The Dakota Five-0
Mixing it up this year, I decided to make the trip out to Spearfish, SD on Labor Day weekend for the Dakota Five-0, a 50-mile endurance mtb race of mostly singletrack and no shortage of climbing.
The race was HARD. Not so much in the technical nature of the trails, but more in the length of the race. The leaders finished in 3:45, and I was about 15-mins back at 4:00 even at 15th place.
Making the trip out there was me Evie and our friend Ben and boy was it worth it. The few days leading up to the race we got out and rode the trails and they were some of the most fun singletrack I’ve ever ridden. Hilly, flowy, and fast!
The race kicked off with a 2-mile climb up this gravel road which forced a selection pretty quick. I was riding in the front group of 10-12 as we headed into the singletrack, right where I wanted to be.
When you’re racing in a local WORS race you know all the riders and everyone’s abilities. Traveling across the country to race you lose this capability. There were a few familiar faces in the likes of Nathan Guerra, Brian Eppen, and Trevor Olsen. A few guys stood out with prominent kits, but otherwise I was going in blind.
We spent the first 23-miles mostly climbing. I think I had something like 4500 feet after 1.5 hrs. The climbs were long and grinding, my kind of climbs. I put a dig in on Dakota Ridge, one of the harder and longer climbs on the course. I managed to drop the group I was with and then put more time in on the descent. I felt good at this point, but knowing there was still around 2.5-hrs left I knew I had to stay in control, keep fueling and manage my fitness as best I could.
I finished the last 3rd of the race by myself, knowing that everyone would be riding at their own pace by this point. As soon as I hit mike 36 I knew I was home free because the last 14 miles was mostly downhill.
Crossing the line felt amazing, and the after party of free beer and food for racers was even more awesome. Pretty satisfied in my finish for my first marathon style race and I’ll definitely be back again to ride the trails in Spearfish!
The Cheq 40 is pretty much the cap to the mountain bike season and this was it’s 31st year running, needless to say there’s a ton of talent and history here.
After slating the D50 into the picture this would be my 10th weekend in a row of racing and traveling. Looking back, my only real weekend off of racing was before nationals in June. This season has had a lot of high points and I have a lot to be proud of, but I really wanted to cap things off with a top 25 in the Cheq 40.
The race started out pretty tame. A mass start roll out keeps things somewhat controlled and as long as you tuck and hide from the wind on the highway before Rosie’s you can conserve energy. I made sure to come around to the front just before Rosie;s and was in good position (although the left pro line was fenced off this year).
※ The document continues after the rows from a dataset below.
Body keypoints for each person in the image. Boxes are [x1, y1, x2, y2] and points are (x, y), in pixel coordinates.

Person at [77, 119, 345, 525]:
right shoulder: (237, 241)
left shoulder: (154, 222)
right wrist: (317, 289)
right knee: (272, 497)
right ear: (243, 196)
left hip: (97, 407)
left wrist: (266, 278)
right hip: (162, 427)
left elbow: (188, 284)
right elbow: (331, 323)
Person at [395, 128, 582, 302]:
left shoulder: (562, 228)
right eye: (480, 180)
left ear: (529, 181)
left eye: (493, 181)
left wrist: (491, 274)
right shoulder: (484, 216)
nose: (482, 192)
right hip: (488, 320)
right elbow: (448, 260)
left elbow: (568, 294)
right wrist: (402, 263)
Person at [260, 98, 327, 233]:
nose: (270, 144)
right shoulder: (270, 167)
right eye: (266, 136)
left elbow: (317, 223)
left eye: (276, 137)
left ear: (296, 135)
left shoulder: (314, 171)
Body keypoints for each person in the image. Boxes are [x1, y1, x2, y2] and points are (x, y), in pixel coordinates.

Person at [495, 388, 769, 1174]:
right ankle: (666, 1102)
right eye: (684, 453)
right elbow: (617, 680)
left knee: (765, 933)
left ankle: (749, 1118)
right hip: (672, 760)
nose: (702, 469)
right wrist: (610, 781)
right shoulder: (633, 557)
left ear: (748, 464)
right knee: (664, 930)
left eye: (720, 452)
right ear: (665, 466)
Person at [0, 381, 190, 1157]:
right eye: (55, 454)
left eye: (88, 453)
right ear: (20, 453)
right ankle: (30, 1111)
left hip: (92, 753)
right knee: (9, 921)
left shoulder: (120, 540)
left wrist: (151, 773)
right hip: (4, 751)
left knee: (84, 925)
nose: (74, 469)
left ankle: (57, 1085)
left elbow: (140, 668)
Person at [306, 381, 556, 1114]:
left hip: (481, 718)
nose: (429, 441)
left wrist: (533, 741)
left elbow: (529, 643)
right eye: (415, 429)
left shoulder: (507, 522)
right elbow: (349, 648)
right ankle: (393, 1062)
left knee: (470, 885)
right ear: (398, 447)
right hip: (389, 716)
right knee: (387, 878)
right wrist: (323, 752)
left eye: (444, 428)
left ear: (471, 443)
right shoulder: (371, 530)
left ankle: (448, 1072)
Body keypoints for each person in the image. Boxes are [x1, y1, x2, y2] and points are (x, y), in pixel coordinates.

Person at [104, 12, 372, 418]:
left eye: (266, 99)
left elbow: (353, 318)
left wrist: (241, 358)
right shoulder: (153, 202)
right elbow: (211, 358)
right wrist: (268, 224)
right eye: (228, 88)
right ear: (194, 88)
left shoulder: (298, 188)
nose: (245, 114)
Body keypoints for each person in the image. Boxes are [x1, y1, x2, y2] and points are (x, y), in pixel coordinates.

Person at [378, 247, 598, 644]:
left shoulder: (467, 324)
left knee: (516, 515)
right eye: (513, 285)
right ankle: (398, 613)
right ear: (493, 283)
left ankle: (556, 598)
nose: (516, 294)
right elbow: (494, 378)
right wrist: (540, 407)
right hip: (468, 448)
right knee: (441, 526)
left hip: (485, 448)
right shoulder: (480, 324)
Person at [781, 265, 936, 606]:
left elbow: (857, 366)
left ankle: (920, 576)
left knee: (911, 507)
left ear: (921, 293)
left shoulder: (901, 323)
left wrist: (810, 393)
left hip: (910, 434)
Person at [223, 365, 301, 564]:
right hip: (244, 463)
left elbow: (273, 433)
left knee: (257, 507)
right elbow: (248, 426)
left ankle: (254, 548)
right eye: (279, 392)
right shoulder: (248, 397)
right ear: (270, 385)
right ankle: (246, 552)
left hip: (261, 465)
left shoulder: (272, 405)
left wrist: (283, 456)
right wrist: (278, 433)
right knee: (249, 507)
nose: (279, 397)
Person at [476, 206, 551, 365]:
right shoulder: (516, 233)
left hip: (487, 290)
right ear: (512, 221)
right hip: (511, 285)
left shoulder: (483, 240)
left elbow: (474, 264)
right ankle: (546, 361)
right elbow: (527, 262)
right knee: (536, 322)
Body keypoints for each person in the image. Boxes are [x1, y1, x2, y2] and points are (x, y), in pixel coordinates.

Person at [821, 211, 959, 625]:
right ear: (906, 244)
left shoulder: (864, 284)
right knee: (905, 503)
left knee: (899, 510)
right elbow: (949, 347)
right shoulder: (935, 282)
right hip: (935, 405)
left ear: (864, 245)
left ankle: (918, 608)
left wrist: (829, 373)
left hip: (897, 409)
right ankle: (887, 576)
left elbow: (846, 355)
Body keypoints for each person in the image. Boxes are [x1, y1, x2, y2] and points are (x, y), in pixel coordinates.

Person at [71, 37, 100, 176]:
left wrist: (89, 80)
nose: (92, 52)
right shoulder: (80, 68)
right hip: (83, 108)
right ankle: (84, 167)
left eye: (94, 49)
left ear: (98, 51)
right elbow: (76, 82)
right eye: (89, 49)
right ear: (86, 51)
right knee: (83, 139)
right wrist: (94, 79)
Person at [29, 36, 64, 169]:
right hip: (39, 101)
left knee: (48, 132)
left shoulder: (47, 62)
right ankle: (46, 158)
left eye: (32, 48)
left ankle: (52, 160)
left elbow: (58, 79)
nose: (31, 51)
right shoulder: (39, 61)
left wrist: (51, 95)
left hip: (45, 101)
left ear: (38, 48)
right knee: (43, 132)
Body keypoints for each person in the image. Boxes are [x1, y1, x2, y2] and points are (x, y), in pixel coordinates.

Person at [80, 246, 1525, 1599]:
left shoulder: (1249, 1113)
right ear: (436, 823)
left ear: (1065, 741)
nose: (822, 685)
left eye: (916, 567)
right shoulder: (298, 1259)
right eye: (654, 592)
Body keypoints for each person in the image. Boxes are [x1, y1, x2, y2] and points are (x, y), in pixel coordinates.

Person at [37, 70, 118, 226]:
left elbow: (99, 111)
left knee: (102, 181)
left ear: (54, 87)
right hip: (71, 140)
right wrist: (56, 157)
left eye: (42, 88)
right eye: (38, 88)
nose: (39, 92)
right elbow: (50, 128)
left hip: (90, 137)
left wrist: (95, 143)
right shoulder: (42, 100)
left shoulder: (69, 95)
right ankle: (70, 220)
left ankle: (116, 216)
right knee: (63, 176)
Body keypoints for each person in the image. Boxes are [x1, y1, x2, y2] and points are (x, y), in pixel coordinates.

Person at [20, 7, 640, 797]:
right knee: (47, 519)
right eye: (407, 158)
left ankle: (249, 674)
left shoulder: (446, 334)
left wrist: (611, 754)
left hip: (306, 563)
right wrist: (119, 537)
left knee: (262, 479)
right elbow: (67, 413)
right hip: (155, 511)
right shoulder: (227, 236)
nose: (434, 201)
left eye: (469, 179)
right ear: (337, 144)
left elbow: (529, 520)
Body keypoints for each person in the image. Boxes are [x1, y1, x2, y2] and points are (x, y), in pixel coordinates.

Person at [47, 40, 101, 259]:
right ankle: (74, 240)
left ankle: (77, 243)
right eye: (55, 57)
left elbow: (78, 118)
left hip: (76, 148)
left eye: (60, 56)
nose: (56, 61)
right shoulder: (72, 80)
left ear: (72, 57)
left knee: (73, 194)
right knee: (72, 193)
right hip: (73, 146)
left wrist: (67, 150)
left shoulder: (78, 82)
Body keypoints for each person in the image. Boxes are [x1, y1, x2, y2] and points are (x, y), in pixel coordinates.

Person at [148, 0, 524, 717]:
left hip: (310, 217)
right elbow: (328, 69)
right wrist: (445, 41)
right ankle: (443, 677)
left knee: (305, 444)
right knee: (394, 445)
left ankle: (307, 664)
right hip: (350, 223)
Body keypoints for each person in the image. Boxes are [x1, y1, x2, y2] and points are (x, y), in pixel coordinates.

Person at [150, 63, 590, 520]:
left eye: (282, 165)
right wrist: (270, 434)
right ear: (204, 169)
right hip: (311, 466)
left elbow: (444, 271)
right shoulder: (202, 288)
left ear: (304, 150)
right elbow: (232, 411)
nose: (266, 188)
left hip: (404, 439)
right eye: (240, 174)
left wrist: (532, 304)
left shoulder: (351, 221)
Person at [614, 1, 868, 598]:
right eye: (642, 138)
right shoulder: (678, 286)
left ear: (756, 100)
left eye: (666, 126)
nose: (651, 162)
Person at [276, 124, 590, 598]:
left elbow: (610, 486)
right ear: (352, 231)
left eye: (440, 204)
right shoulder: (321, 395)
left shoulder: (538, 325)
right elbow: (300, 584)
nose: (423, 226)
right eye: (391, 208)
Once we hit Rosie’s field I knew things would start to break up so I made sure to stay on it through the descent. As we hit the first few Birkie rollers the front group of 20 or so riders opened up a gap and I settled in behind the riders in my group. I wasn’t going to burn any matches to chase this early in the race.
The rest of the race was pretty textbook. Conserving energy on the gravel roads, staying near the front of the group (but not on the front), and carrying your momentum through the corners to conserve energy and move up as needed were all things I made a conscious effort of doing.
The most defining point in the race is Fire Tower climb 3/4 of the way through the race. As we passed mile 28 I knew it was time to get to the front. Moving to the front at the right time just before Fire Tower allowed me to lead up the climb and ride my own pace without worrying about other riders. Once we crested the top and made the bombing descent down I looked back and our group was down to about 5 guys from 20, perfect.
In the last few miles it was myself, Dallas Fowler, and Justin Reinhardt. I rolled in just behind Dallas for 27th overall and I was more than satisfied as I raced a flawless race, doing what needed to be done, putting myself in the right place at the right time.
Sometimes you try and turn yourself inside out pushing as hard as you can early in the race until you begin to fade and hope you don’t fall to far back. This race was more about delivering a realistic result to cap off the season on a high note.
Now that I’ve finished Ore to Shore and Chequamegon in the top 30 and been inside the top 10 in WORS, I can feel more comfortable taking bigger risks in hopes for bigger rewards. Another result for the race resume, but more importantly a mental boost to carry through the off season.